Music is in my family.
My grandmother was a wonderful singer, my brother is a professional musician, and my cousin works in music management. Music has been around me since I can remember, dancing to Leo Sayer and Queen on my dad’s stereo, lying awake on warm nights listening to ELO and the Moody Blues drift upstairs to my childhood room, sweet melodies in the golden darkness. Later I formed my own tastes, posters on my walls, teenage screams at concerts past, Walkman almost permanently on. I was even, and this is the absolute truth, at the concert where Duran Duran filmed ‘The Reflex’ video. I still remember Simon LeBon announcing ‘We’re going to make a video’ and the whole place losing its collective mind, myself included.
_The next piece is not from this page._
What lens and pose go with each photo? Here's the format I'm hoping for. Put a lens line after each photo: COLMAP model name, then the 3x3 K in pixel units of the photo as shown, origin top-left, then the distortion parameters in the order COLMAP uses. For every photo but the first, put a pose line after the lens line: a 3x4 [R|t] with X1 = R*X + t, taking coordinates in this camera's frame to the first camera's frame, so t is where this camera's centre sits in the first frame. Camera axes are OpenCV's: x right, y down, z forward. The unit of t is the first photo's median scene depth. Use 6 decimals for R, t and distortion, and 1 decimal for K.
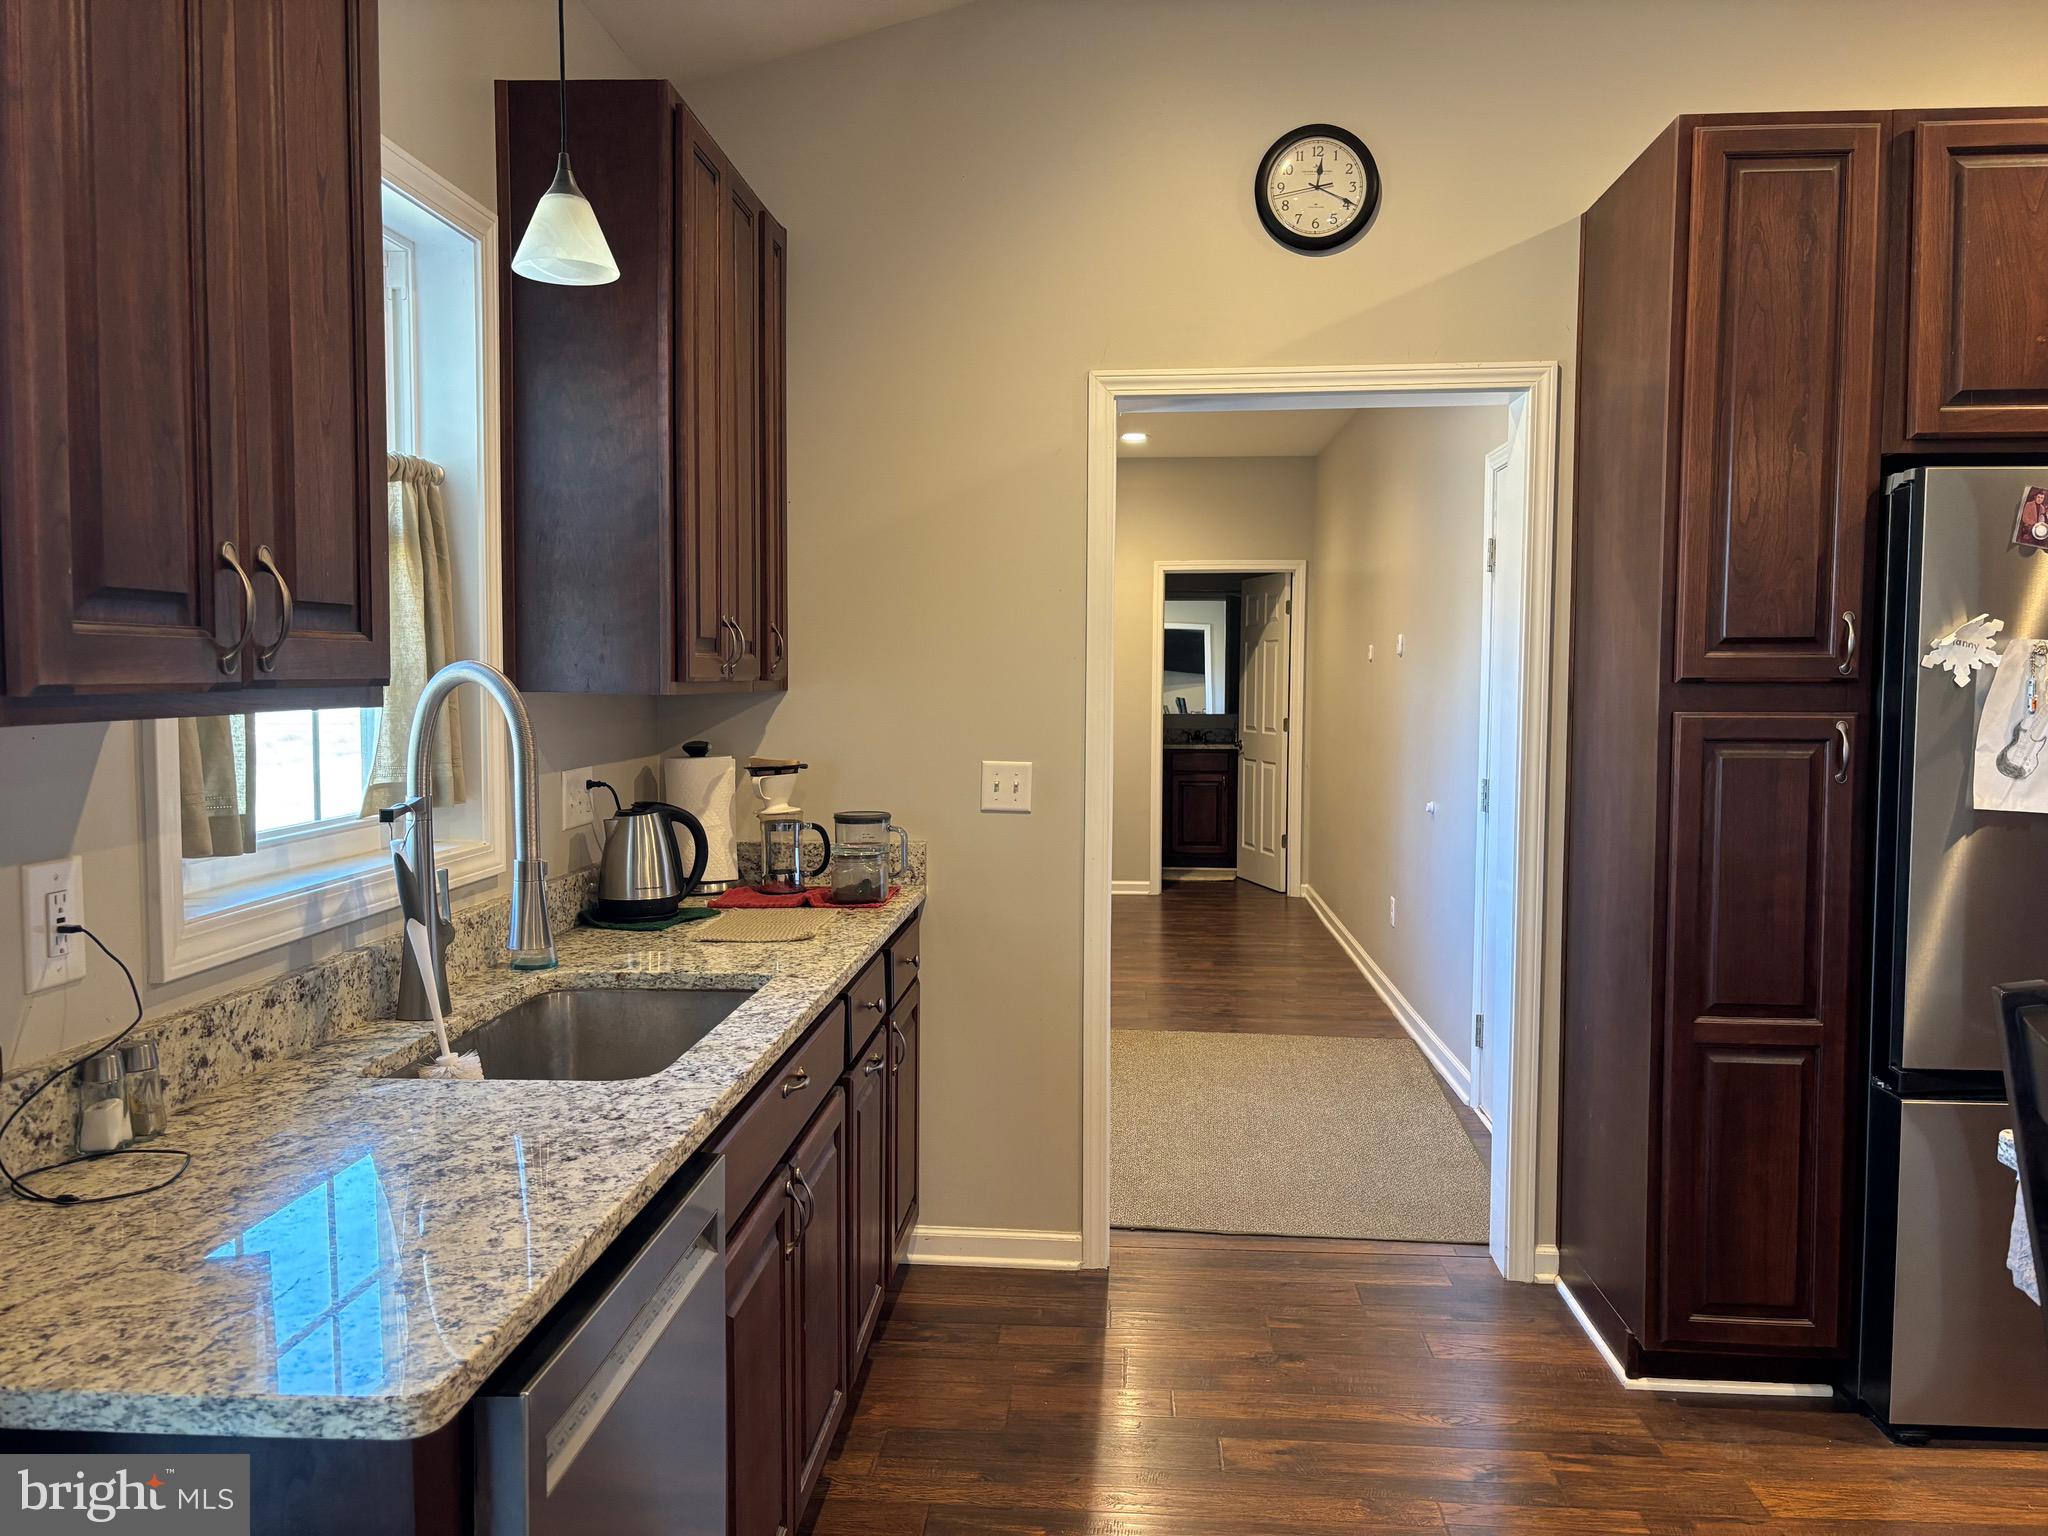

I like a fairly broad range of music and still love going to live shows – the last one I went to, and enjoyed immensely, was the Ginger Wildheart 50th Birthday Bash. We took our daughter to her first live concert when she was five. It was Slash, and she got to go backstage and then onstage (courtesy of her uncle playing in the opening band). She and I danced together as Slash played his iconic guitar riff from ‘Sweet Child Of Mine’ just metres away from us, my own sweet child clinging to me. That was an experience that will always stay with me, one perfect moment in time.
There is a piece of music I particularly love to listen to while I’m writing. In fact, I’m listening to it now. Sure, I usually have Itunes on in the background, often on shuffle. But sometimes I play this piece, over and over, on repeat. It’s the second movement of Beethoven’s 7th Symphony – if you’ve seen The King’s Speech (and if you haven’t, you should – it’s an amazing film) you’ll recognise it as the music playing while the King reads his famous speech.
They say that in times past, classical composers were the rock stars of their day. And this piece of music makes me imagine how it would have been, sitting in a darkened theatre centuries ago. The gleam of silk and jewels, gold trim on the boxes, candle wax scent in the perfumed air. Or perhaps listening to it played in a private salon, the home of someone wealthy enough to command a performance for friends. It is music to dream to, bittersweet longing woven into the notes.
That’s my interpretation, of course. And that’s the great thing about music. There are some bands and genres that I’m never going to like, whereas other people might look at my own musical tastes and shake their heads. But while it appeals to each of us in a different way, music is something common to the human experience as a whole. Its origins lie somewhere entwined with our own, an ever-changing soundtrack to our history.
Great music moves us – to dance, to scream, to tears. So what moves you? What songs form the soundtrack to your own life?